- TEKS BACAAN -
+---+

Dilema Kejaksaan, Cerita Lama Pasang Surut Kuasa Demi Politik Penguasa
Feature

Dilema Kejaksaan, Cerita Lama Pasang Surut Kuasa Demi Politik Penguasa

Melemah di tangan kepentingan Soekarno di masa Orde Lama hingga Soeharto di masa Orde Baru.

Oleh:
Normand Edwin Elnizar
Bacaan 6 Menit
Dilema Kejaksaan, Cerita Lama Pasang Surut Kuasa Demi Politik Penguasa
Hukumonline

“Dibanding aparat penegak hukum lain, peran Jaksa selama ini seringkali terpinggirkan dan dipandang sebelah mata dalam sistem peradilan pidana Indonesia,” demikian pandangan Pakar Hukum Pidana Universitas Brawijaya Dr. Fachrizal Afandi membuka ulasan opininya di Hukumonline tentang kejaksaan.

Fachrizal berpendapat peran Jaksa dalam proses penyidikan sangat terbatas. Bukan Jaksa yang mengarahkan proses investigasi perkara pidana sejak awal ditemukan. Bukan pula Jaksa yang menentukan pasal pidana apa yang harus jadi landasan perkara. Jaksa baru bekerja setelah Polisi menyerahkan berkas lengkap hasil investigasi. Jaksa bertugas memastikan berkas itu bisa diajukan ke persidangan dan menang. Aneh memang. Kerja Jaksa di Indonesia seolah kurir dan juru bicara perantara kerja Polisi dan kerja Hakim. Tentu saja ilustrasi ini tidak sepenuhnya akurat.

+---+

- PETUNJUK LATIHAN -
Lanjutkan teks bacaan tentang kejaksaan, dimulai setelah kalimat terakhir yang ditampilkan. Entri sesudah teks ini tidak diperlukan untuk mengerjakan latihan.

+---+

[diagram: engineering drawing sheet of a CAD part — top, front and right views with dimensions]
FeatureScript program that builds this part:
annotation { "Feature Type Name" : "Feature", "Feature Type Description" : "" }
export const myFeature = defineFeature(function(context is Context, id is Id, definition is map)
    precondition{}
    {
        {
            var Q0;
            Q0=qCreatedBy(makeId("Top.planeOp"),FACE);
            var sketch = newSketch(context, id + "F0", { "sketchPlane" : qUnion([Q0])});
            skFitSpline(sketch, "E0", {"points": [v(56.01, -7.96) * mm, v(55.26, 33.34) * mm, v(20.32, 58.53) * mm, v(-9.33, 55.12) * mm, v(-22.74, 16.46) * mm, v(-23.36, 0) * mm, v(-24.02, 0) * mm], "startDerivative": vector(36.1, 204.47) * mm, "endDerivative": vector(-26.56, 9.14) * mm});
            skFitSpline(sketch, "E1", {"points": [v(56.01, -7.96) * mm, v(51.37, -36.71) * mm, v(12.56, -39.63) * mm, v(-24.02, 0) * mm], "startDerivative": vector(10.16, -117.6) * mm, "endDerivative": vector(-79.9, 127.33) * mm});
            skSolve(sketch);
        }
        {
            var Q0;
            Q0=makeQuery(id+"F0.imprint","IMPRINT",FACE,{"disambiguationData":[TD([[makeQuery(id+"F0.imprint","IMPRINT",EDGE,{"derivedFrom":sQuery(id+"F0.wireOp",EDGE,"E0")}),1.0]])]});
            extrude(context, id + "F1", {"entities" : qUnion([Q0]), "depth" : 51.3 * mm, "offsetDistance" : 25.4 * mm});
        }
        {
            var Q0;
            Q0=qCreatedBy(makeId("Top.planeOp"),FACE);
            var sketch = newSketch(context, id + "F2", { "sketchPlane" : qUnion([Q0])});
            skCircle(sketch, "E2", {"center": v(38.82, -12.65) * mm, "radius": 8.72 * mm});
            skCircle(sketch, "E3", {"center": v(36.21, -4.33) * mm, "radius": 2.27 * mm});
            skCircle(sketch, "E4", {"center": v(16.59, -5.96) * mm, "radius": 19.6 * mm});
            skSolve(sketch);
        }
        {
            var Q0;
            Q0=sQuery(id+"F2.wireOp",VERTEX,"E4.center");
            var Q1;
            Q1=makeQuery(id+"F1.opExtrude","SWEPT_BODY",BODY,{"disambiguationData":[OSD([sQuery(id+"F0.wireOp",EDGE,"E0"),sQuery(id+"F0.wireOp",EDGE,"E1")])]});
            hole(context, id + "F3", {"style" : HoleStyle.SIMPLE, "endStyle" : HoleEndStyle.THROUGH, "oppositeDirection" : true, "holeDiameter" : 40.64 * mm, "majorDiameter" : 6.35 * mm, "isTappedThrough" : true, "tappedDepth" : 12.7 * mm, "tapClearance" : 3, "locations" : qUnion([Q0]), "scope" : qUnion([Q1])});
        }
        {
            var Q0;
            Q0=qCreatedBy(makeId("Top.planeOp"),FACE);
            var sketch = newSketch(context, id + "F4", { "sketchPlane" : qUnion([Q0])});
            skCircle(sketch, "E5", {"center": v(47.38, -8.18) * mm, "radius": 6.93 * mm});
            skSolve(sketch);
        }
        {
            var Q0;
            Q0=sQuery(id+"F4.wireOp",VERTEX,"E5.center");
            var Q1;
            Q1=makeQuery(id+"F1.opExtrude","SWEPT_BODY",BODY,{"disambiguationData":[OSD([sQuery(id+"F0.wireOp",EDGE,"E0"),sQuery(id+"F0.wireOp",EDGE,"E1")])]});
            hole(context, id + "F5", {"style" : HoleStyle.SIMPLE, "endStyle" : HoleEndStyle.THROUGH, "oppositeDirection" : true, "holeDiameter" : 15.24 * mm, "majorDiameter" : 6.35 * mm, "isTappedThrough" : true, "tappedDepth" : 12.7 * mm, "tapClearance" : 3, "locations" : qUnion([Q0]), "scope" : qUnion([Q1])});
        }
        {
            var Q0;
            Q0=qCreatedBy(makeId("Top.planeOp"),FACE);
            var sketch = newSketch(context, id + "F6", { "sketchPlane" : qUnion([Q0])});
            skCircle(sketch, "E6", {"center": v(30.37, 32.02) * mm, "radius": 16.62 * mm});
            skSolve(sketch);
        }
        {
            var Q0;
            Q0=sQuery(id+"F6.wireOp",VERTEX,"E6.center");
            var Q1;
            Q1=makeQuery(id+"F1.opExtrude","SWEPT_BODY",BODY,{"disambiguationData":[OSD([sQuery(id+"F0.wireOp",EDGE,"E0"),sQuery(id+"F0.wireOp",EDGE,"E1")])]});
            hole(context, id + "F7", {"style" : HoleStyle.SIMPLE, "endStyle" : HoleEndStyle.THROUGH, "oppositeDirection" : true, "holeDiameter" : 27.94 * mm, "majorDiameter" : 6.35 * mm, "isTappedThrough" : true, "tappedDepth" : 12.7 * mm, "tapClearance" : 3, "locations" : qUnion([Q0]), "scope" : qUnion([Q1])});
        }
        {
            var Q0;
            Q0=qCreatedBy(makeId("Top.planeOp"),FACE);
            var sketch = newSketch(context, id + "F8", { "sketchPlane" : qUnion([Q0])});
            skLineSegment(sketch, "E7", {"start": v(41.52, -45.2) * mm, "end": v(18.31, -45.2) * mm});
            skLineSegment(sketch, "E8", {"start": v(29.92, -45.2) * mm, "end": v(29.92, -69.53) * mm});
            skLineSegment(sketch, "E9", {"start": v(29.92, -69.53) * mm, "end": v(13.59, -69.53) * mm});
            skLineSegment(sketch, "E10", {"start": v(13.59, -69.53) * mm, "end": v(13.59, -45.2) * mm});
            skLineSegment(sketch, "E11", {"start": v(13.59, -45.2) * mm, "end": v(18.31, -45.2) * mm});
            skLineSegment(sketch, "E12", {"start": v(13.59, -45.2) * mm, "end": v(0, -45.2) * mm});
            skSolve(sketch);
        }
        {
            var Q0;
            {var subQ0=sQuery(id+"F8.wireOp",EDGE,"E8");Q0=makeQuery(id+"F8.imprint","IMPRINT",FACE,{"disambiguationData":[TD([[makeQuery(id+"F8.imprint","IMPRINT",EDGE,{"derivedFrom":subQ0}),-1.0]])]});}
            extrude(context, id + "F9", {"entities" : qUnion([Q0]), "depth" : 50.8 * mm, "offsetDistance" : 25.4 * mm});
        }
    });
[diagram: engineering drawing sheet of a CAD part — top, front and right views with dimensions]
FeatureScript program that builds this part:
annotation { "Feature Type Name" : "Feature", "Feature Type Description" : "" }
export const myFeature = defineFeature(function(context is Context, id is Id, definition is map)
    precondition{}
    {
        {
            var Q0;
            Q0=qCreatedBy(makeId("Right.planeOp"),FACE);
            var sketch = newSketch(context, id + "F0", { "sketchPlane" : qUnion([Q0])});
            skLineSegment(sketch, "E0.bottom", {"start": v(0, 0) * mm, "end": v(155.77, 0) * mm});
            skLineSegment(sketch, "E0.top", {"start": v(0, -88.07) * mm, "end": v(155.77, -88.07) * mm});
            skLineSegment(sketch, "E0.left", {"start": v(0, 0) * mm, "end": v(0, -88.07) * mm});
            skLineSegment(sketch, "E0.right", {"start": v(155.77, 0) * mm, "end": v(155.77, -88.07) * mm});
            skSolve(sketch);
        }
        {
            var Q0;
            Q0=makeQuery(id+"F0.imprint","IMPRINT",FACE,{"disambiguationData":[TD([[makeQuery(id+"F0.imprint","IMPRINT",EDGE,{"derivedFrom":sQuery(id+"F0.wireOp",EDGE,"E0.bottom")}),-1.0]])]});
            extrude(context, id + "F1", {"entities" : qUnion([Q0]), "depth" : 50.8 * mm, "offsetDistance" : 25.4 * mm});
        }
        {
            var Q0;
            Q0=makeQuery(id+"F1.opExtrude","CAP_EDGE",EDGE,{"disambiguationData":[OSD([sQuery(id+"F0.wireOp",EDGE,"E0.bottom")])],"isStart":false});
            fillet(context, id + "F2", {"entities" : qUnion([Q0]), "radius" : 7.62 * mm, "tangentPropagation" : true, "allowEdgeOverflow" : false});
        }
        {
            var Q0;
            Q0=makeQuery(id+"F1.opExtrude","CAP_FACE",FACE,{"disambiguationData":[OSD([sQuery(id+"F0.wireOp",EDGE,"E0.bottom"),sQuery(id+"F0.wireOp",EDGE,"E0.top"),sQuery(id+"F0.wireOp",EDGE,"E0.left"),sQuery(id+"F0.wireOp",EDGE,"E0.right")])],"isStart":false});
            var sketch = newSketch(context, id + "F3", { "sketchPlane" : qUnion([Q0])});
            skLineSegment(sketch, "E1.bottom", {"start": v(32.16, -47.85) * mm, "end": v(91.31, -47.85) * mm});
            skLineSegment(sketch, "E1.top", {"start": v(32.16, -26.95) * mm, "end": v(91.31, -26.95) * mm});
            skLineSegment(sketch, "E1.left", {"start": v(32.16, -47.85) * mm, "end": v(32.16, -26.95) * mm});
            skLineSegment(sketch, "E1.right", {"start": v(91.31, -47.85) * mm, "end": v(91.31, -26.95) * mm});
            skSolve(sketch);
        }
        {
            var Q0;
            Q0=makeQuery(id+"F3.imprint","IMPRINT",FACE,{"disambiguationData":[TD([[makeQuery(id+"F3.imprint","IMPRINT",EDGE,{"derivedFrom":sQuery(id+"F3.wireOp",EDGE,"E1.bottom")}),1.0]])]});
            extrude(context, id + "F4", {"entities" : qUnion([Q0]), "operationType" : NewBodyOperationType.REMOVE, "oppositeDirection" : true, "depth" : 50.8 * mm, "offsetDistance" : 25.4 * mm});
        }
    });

+---+

- JAWABAN YANG DIHARAPKAN -
Peneliti asal Amerika Serikat, Daniel Saul Lev (Dan Lev) adalah salah satu peneliti yang paling awal mencatat bagaimana organisasi kekuasaan kehakiman berkembang, termasuk kejaksaan. Buku karyanya, Hukum dan Politik di Indonesia: Kesinambungan dan Perubahan menyebut dengan terus terang ada persaingan diantara kelembagaan Hakim, Jaksa, dan Polisi. Mulai dari soal kedudukan hirarki, gaji, status, prestise, dan tentu saja soal kekuasaan dalam peradilan pidana.

Baca Juga:

Hukumonline menilai penelitian terbaik dan terkini yang melengkapi catatan awal Dan Lev adalah karya Fachrizal Afandi. Disertasinya di Universitas Leiden meneliti dengan mendalam soal kejaksaan dengan judul Maintaining Order: Public Prosecutors in Post-Authoritarian Countries, the case of Indonesia. Fachrizal melacak perjalanan lembaga kejaksaan sejak era Kerajaan Majapahit.

Hukumonline.com

Fachrizal Afandi saat menerima tanda kelulusan di Universitas Leiden. Foto: Istimewa

Perlu dicatat, tiga penegak hukum dalam sistem peradilan pidana Indonesia punya nama yang sumbernya dari serapan tiga bahasa berbeda. Hakim diambil dari istilah bahasa Arab. Lalu, polisi berasal dari bahasa Belanda. Hanya jaksa yang berasal dari istilah bahasa Sansekerta. Istilah Jaksa adalah hasil evolusi dari Adhyaksa dan Dhyaksa. Para sejarawan meyakini Patih Gadjah Mada adalah sang Adhyaksa dengan para Dhyaksa sebagai pembantunya. Bersama-sama mereka mengawasi kerja prajurit elit yang disebut Bhayangkara.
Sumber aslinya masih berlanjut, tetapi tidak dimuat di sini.